Da Nature, Dicembre 2011: “Anche la Novartis, come altre grandi aziende farmaceutiche, sta abbandonando i programmi tradizionali di ricerca finalizzati a individuare trattamenti per i disturbi mentali. Nature ha appreso che l’azienda sta chiudendo i laboratori di neuroscienze a Basilea (Svizzera).

Decisioni analoghe sono state prese dalla GlaxoSmithKline e dalla Astrazeneca, che l’anno scorso hanno annunciato la chiusura di tutte le loro divisioni di ricerca nelle neuroscienze. Anche le companies con sede negli USA Pfizer e Merck, così come la francese Sanofi, hanno rinunciato alla ricerca sui farmaci psicotropi. […]

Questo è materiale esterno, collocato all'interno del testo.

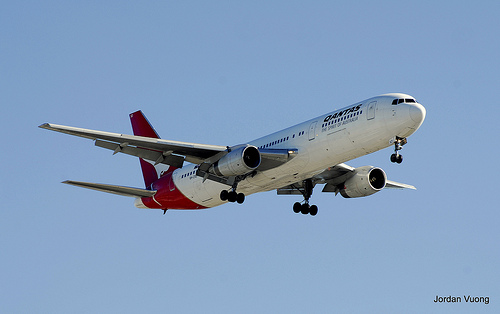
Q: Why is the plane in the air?
A: It is flying.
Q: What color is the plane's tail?
A: Red.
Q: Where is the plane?
A: In the sky.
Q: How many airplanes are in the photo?
A: One.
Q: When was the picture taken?
A: During the day.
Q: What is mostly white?
A: The airplane.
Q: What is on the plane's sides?
A: Wings.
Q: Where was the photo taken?
A: In the air.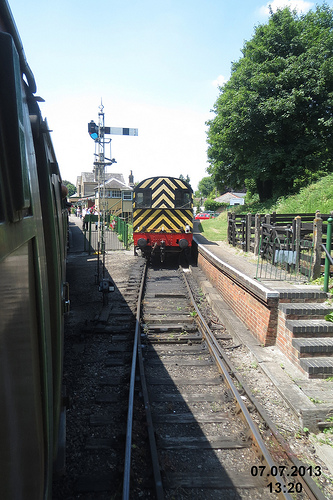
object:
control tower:
[82, 99, 140, 307]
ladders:
[272, 287, 332, 381]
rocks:
[104, 250, 130, 309]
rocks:
[230, 324, 254, 355]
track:
[120, 257, 299, 499]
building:
[94, 176, 134, 223]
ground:
[216, 239, 229, 262]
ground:
[101, 262, 131, 308]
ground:
[69, 376, 116, 497]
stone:
[239, 394, 248, 402]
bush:
[176, 0, 332, 198]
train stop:
[0, 0, 333, 500]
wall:
[12, 225, 61, 294]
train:
[131, 175, 195, 262]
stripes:
[146, 209, 187, 224]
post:
[323, 218, 331, 293]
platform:
[199, 234, 320, 302]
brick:
[245, 309, 257, 333]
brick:
[266, 318, 278, 338]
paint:
[33, 245, 45, 289]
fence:
[224, 209, 322, 279]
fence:
[81, 213, 126, 252]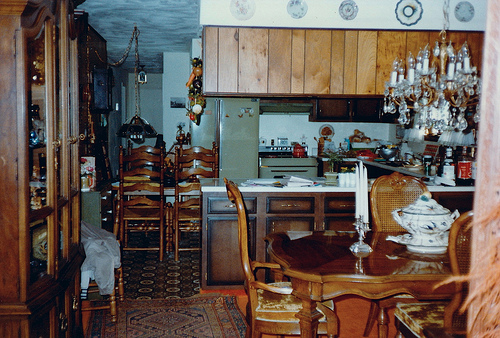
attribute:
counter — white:
[212, 182, 220, 187]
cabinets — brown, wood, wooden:
[313, 204, 335, 212]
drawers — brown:
[250, 203, 346, 213]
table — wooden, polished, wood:
[308, 246, 334, 283]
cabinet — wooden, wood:
[17, 33, 71, 244]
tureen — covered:
[412, 201, 439, 238]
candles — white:
[354, 169, 368, 244]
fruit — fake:
[191, 64, 201, 132]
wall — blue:
[214, 55, 240, 79]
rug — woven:
[185, 307, 223, 331]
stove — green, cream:
[271, 157, 308, 172]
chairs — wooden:
[130, 153, 197, 197]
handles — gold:
[286, 203, 298, 208]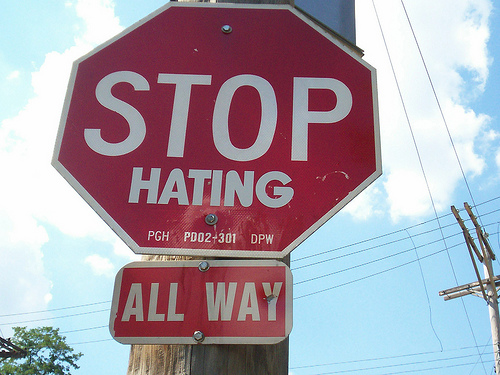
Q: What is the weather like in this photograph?
A: It is clear.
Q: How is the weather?
A: It is clear.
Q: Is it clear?
A: Yes, it is clear.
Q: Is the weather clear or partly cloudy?
A: It is clear.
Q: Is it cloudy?
A: No, it is clear.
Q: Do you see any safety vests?
A: No, there are no safety vests.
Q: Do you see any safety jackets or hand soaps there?
A: No, there are no safety jackets or hand soaps.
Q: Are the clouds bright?
A: Yes, the clouds are bright.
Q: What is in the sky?
A: The clouds are in the sky.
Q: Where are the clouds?
A: The clouds are in the sky.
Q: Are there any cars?
A: No, there are no cars.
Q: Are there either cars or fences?
A: No, there are no cars or fences.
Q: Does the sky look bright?
A: Yes, the sky is bright.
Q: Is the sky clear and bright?
A: Yes, the sky is clear and bright.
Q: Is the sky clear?
A: Yes, the sky is clear.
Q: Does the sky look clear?
A: Yes, the sky is clear.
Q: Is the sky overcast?
A: No, the sky is clear.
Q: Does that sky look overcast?
A: No, the sky is clear.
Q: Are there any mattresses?
A: No, there are no mattresses.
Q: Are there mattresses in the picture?
A: No, there are no mattresses.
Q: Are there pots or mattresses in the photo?
A: No, there are no mattresses or pots.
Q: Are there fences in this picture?
A: No, there are no fences.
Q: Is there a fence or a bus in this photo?
A: No, there are no fences or buses.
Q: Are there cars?
A: No, there are no cars.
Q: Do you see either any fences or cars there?
A: No, there are no cars or fences.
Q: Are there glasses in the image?
A: No, there are no glasses.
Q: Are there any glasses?
A: No, there are no glasses.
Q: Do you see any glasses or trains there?
A: No, there are no glasses or trains.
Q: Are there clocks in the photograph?
A: No, there are no clocks.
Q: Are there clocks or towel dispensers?
A: No, there are no clocks or towel dispensers.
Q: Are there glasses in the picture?
A: No, there are no glasses.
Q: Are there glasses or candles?
A: No, there are no glasses or candles.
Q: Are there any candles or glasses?
A: No, there are no glasses or candles.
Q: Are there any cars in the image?
A: No, there are no cars.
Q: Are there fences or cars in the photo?
A: No, there are no cars or fences.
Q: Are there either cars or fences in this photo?
A: No, there are no cars or fences.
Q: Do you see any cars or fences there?
A: No, there are no cars or fences.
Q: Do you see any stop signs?
A: Yes, there is a stop sign.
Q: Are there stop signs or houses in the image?
A: Yes, there is a stop sign.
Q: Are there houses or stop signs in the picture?
A: Yes, there is a stop sign.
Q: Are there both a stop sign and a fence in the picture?
A: No, there is a stop sign but no fences.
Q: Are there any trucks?
A: No, there are no trucks.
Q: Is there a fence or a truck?
A: No, there are no trucks or fences.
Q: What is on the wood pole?
A: The stop sign is on the pole.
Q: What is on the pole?
A: The stop sign is on the pole.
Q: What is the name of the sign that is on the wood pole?
A: The sign is a stop sign.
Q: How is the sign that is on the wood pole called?
A: The sign is a stop sign.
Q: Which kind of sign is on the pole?
A: The sign is a stop sign.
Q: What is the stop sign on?
A: The stop sign is on the pole.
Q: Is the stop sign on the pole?
A: Yes, the stop sign is on the pole.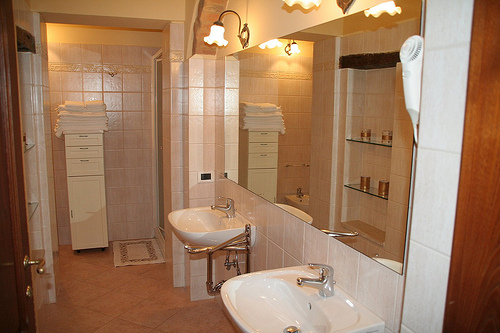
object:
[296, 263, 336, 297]
faucet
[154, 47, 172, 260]
door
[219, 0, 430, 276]
mirror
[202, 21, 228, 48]
light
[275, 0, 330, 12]
light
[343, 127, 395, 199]
sky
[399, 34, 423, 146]
air freshener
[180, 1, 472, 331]
wall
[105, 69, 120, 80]
hook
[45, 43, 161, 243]
tile wall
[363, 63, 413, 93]
ground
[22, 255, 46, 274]
gold handle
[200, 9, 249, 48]
light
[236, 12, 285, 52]
wall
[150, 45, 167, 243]
shower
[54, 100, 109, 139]
stack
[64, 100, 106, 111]
towel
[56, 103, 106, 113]
towel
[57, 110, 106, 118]
towel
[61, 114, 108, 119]
towel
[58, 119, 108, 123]
towel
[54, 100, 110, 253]
cabinet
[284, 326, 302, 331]
drain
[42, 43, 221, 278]
wall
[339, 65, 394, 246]
reflection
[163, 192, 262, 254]
utility pole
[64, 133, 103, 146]
drawer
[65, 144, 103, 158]
drawer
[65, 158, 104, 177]
drawer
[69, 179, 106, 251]
drawer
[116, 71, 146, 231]
tile wall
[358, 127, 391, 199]
bottles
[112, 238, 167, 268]
rug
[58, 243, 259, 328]
floor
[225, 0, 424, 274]
mirror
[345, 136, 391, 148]
shelve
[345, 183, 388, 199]
shelve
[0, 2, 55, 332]
brown door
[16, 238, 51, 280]
door handle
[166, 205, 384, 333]
sinks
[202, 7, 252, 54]
light fixture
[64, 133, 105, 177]
drawers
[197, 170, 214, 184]
outlet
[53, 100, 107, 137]
towels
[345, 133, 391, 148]
shelf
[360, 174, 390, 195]
shelf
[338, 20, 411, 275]
wall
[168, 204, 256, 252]
basin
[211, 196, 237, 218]
faucet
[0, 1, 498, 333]
bathroom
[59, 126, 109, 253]
cabinet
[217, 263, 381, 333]
sink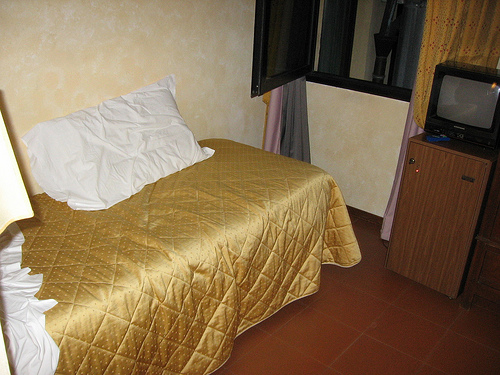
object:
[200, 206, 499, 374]
floor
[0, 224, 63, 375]
sheets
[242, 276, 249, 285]
patch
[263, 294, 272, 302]
patch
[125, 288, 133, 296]
patch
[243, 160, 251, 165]
patch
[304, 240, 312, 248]
patch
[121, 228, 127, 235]
patch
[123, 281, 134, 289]
patch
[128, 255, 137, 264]
patch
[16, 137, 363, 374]
bedspread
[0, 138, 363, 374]
bed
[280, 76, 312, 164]
curtain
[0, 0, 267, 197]
wall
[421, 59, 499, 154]
television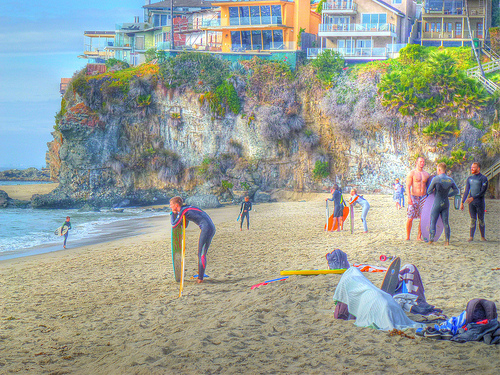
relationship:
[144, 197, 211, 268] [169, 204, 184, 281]
man with surfboard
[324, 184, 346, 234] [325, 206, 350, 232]
person standing next to surfboard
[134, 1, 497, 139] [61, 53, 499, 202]
yellow house on cliff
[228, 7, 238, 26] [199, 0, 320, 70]
window on house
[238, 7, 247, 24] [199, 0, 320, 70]
window on house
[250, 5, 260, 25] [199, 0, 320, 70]
window on house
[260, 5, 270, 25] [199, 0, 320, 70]
window on house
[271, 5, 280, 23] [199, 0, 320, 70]
window on house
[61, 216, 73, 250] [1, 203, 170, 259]
man coming out of water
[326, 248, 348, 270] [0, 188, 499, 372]
bag on beach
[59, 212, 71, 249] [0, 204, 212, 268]
surfer getting out of sea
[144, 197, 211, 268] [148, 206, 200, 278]
man with surfboard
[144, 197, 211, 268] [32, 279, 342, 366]
man standing on sand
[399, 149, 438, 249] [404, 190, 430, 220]
man wearing trunks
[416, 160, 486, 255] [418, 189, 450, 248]
man holding board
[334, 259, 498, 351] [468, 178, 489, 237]
man wearing wetsuit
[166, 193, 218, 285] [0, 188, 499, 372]
person on beach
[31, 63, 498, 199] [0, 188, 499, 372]
cliff on beach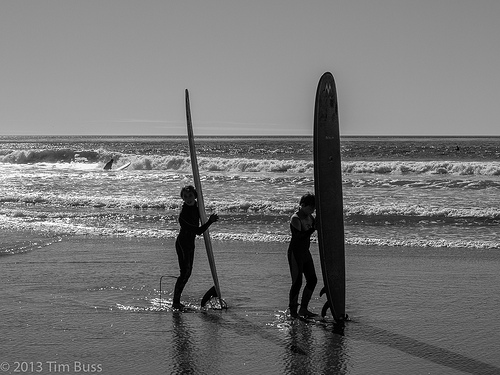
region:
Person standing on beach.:
[288, 205, 310, 344]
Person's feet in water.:
[257, 275, 344, 340]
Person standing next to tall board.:
[276, 207, 371, 297]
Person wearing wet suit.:
[281, 204, 345, 305]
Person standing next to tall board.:
[158, 175, 217, 338]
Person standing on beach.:
[147, 205, 216, 312]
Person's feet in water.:
[134, 237, 213, 364]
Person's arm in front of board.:
[167, 197, 258, 267]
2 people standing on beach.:
[116, 150, 356, 332]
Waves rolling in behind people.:
[33, 150, 411, 247]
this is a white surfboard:
[170, 82, 256, 327]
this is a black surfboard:
[279, 48, 384, 338]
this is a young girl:
[131, 171, 231, 321]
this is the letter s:
[95, 360, 107, 374]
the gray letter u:
[82, 359, 94, 372]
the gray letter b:
[73, 358, 84, 373]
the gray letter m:
[60, 362, 70, 374]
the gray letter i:
[52, 360, 59, 372]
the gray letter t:
[43, 356, 54, 373]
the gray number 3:
[32, 355, 43, 374]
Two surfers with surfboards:
[171, 70, 346, 318]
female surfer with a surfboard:
[170, 89, 229, 309]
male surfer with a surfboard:
[286, 72, 346, 321]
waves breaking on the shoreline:
[0, 145, 499, 250]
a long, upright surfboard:
[312, 70, 348, 321]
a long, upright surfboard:
[183, 86, 225, 306]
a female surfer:
[169, 185, 216, 311]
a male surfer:
[286, 193, 320, 318]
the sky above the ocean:
[0, 0, 499, 134]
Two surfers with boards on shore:
[166, 71, 347, 321]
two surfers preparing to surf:
[148, 42, 383, 327]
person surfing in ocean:
[72, 145, 132, 185]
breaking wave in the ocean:
[13, 136, 116, 169]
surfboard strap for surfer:
[143, 262, 188, 307]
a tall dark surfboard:
[296, 55, 352, 331]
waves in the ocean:
[390, 138, 481, 219]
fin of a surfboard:
[195, 265, 228, 316]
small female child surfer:
[278, 67, 364, 332]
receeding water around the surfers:
[135, 275, 317, 343]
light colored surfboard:
[168, 82, 236, 322]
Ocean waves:
[371, 148, 468, 245]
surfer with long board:
[276, 68, 376, 339]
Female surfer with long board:
[144, 87, 231, 368]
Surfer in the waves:
[91, 135, 138, 191]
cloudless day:
[34, 18, 402, 81]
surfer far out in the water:
[400, 136, 491, 191]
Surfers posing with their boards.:
[113, 171, 374, 321]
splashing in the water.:
[141, 282, 363, 357]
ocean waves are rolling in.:
[354, 152, 488, 212]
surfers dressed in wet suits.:
[156, 176, 384, 331]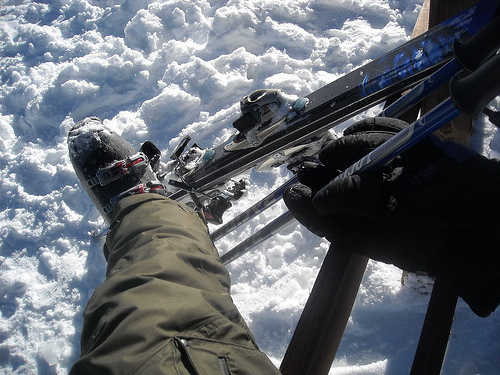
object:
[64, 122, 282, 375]
leg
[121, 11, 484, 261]
skis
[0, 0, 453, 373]
snow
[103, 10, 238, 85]
white snow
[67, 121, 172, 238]
boot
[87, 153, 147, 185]
latch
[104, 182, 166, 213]
latch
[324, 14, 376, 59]
white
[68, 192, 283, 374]
pants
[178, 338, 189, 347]
button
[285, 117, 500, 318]
black gloves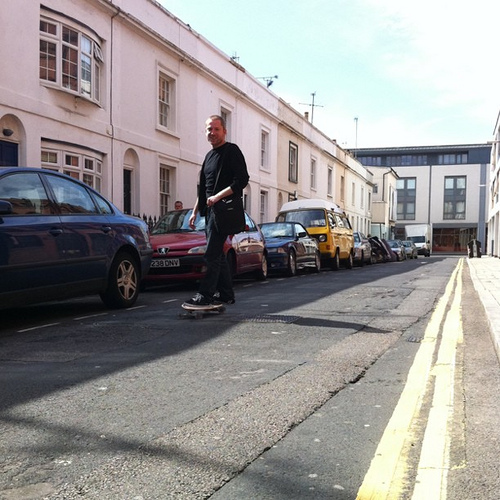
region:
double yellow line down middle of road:
[356, 248, 468, 498]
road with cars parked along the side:
[264, 214, 414, 439]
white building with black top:
[400, 143, 484, 258]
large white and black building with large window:
[428, 141, 487, 261]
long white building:
[23, 1, 389, 208]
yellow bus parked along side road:
[280, 194, 362, 274]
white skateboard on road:
[178, 299, 234, 325]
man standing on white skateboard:
[180, 111, 263, 334]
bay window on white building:
[22, 3, 120, 118]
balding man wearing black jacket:
[188, 111, 253, 240]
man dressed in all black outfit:
[178, 113, 251, 298]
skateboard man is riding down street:
[178, 297, 230, 319]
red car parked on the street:
[139, 198, 269, 278]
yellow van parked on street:
[281, 204, 360, 263]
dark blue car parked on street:
[3, 162, 158, 317]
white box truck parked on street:
[404, 223, 439, 256]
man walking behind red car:
[170, 196, 186, 227]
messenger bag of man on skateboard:
[206, 142, 245, 243]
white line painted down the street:
[359, 246, 484, 495]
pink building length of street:
[2, 3, 398, 223]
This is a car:
[4, 163, 153, 312]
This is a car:
[139, 194, 267, 307]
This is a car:
[251, 207, 325, 279]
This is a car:
[276, 191, 355, 274]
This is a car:
[346, 212, 371, 274]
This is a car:
[384, 226, 406, 263]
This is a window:
[35, 3, 111, 114]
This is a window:
[143, 49, 190, 160]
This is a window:
[208, 96, 243, 154]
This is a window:
[255, 116, 277, 176]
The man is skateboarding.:
[155, 101, 270, 339]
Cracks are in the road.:
[267, 295, 423, 427]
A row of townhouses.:
[0, 0, 402, 240]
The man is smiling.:
[190, 101, 237, 153]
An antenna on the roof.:
[290, 80, 332, 140]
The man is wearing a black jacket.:
[182, 136, 252, 231]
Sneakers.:
[170, 277, 236, 317]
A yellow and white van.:
[272, 190, 353, 265]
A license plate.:
[141, 240, 182, 275]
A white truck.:
[396, 215, 433, 261]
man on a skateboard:
[170, 105, 257, 319]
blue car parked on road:
[6, 157, 149, 317]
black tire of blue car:
[110, 250, 145, 307]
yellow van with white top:
[310, 192, 355, 269]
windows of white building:
[432, 165, 473, 227]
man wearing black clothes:
[200, 110, 246, 302]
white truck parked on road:
[404, 223, 434, 252]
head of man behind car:
[170, 197, 183, 212]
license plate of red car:
[152, 259, 177, 267]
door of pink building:
[2, 126, 24, 167]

Individuare e sviluppare farmaci per il sistema nervoso centrale è diventata un’attività ad alto rischio, con molte molecole che vengono abbandonate dopo anni di costosi trial clinici. Il mercato è già inondato di antidepressivi generici e a buon mercato, antipsicotici e altri farmaci che agiscono su target noti, prevalentemente recettori di neurotrasmettitori. Ciò ha indotto le companies a cercare target radicalmente nuovi, ma la ricerca si è rivelata difficile, dato che poco è noto della biologia del cervello e dei suoi disturbi.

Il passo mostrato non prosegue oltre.